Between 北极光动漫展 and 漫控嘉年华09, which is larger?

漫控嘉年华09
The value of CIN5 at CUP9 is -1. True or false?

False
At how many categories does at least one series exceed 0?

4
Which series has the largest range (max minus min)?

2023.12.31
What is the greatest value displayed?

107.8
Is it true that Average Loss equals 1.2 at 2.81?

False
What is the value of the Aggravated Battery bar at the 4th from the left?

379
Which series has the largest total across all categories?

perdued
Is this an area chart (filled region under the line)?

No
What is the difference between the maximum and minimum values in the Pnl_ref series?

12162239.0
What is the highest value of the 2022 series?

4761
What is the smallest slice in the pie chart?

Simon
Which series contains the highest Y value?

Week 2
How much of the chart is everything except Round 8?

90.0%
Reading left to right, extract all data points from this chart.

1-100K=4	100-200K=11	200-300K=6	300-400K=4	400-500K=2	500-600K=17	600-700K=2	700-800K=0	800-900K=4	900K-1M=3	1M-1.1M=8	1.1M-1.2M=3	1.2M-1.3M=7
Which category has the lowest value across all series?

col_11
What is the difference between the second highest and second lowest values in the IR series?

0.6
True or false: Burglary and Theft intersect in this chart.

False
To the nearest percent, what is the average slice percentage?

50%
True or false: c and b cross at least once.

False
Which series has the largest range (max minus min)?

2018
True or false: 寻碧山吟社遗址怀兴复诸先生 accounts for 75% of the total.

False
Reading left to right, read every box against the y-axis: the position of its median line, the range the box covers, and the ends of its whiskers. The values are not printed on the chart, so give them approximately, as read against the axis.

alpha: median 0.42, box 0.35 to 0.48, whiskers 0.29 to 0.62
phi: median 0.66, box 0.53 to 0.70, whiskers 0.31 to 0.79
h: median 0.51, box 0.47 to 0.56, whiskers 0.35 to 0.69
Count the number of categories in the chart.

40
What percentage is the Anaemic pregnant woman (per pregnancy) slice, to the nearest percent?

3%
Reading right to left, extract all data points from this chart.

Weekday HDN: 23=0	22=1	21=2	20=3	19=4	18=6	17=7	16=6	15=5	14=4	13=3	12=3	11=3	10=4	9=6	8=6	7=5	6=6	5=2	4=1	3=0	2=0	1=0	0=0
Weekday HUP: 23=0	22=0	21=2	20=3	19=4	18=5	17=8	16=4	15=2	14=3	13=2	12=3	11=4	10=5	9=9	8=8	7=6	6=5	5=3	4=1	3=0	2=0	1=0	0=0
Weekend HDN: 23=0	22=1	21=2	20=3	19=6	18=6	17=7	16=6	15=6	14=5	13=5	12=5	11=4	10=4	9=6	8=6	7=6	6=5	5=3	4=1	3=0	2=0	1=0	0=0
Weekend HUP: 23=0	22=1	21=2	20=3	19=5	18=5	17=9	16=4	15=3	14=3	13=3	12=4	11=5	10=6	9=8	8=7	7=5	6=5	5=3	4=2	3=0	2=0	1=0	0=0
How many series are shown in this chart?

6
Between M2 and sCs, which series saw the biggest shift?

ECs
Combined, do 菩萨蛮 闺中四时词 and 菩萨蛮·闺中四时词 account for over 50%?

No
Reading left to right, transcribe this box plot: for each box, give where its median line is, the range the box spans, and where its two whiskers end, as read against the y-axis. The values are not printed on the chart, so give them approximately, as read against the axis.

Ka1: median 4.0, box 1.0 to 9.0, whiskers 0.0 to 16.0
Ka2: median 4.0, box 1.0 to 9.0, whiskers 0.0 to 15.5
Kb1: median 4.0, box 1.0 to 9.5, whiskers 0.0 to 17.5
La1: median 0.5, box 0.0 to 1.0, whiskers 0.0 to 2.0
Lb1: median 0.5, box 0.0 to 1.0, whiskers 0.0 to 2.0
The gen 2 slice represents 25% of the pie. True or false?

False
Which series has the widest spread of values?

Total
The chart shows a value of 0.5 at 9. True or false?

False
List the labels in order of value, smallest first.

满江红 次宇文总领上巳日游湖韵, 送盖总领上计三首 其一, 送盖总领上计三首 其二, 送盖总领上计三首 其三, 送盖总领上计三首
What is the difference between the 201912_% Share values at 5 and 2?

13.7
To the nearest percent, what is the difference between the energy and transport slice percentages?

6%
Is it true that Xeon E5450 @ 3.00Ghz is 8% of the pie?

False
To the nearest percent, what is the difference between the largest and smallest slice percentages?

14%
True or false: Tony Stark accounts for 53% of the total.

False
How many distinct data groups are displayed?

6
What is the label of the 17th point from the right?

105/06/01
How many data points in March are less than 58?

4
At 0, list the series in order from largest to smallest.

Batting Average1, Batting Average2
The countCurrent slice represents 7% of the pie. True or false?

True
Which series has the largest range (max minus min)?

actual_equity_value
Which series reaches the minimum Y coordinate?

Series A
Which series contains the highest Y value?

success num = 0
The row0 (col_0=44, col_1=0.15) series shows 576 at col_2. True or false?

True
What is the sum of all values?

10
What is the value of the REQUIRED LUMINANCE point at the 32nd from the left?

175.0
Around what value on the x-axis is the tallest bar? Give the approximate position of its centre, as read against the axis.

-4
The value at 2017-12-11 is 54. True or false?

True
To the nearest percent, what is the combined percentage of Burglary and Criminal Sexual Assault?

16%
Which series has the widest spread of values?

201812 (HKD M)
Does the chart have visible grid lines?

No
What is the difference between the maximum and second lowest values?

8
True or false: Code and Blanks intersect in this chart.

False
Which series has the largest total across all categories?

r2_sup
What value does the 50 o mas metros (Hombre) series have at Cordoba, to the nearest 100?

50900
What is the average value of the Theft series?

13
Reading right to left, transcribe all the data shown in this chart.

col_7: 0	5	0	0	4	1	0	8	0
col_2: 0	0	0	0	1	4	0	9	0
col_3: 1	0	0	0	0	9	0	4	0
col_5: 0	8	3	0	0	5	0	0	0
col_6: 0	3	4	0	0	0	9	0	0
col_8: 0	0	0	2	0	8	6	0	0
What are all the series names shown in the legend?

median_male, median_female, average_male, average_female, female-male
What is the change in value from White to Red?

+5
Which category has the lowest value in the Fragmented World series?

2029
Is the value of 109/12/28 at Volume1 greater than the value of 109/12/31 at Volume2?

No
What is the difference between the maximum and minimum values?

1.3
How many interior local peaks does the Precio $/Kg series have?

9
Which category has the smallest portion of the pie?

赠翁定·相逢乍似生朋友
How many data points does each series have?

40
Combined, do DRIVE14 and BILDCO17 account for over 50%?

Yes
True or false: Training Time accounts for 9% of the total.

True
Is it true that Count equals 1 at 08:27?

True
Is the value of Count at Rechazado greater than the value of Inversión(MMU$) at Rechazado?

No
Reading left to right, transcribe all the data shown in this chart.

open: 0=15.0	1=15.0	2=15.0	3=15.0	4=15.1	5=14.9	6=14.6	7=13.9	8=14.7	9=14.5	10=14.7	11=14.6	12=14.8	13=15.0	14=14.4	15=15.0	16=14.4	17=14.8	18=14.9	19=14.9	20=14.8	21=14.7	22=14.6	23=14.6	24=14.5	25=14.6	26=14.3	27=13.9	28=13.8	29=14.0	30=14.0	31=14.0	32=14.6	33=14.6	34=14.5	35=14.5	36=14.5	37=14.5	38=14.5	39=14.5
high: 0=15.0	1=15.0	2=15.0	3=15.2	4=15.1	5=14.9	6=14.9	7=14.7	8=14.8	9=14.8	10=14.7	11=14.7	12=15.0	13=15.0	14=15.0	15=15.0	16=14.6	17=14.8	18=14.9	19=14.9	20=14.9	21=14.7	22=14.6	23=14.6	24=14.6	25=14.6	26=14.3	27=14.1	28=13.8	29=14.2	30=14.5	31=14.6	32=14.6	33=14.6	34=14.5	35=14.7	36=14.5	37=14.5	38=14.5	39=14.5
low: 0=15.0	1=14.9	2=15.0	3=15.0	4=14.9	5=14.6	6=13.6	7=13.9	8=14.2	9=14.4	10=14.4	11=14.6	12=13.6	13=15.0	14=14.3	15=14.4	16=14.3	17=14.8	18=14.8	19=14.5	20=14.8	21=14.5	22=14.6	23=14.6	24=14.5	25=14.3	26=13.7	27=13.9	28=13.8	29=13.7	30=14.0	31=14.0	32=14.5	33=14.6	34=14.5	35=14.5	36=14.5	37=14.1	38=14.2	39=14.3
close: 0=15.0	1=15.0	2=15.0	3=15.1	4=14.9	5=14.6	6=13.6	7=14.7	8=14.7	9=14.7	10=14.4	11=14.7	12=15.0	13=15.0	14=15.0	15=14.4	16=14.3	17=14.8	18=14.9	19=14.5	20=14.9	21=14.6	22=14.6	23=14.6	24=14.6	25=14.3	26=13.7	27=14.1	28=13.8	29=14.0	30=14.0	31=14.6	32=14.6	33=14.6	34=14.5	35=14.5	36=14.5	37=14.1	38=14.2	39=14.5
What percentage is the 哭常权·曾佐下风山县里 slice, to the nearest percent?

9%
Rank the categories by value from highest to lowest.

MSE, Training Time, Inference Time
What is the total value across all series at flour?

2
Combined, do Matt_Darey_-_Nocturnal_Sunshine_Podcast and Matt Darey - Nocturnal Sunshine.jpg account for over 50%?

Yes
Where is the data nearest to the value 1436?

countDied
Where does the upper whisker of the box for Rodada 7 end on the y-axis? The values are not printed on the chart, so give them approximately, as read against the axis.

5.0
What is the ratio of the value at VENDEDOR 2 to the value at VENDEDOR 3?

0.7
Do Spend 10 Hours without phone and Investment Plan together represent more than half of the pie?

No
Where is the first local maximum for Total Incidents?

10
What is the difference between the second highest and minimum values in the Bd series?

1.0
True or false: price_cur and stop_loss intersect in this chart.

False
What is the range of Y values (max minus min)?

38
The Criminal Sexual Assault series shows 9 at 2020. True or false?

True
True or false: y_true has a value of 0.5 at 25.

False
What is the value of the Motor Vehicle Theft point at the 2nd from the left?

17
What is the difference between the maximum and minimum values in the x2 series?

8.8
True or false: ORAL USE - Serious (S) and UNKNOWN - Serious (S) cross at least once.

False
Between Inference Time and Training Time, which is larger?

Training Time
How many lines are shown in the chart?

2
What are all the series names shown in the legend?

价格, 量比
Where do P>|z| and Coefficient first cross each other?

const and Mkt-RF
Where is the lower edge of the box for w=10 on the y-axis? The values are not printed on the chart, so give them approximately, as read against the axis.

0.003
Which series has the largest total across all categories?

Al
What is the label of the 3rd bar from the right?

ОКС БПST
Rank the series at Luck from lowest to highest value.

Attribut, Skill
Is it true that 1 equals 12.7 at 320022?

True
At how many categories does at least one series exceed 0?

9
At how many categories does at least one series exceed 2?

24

..............................

- **THE TASK**
Copy out again every line from the start through the line with "What is the greatest value displayed?".

- **WORKED SOLUTION**
Between 北极光动漫展 and 漫控嘉年华09, which is larger?

漫控嘉年华09
The value of CIN5 at CUP9 is -1. True or false?

False
At how many categories does at least one series exceed 0?

4
Which series has the largest range (max minus min)?

2023.12.31
What is the greatest value displayed?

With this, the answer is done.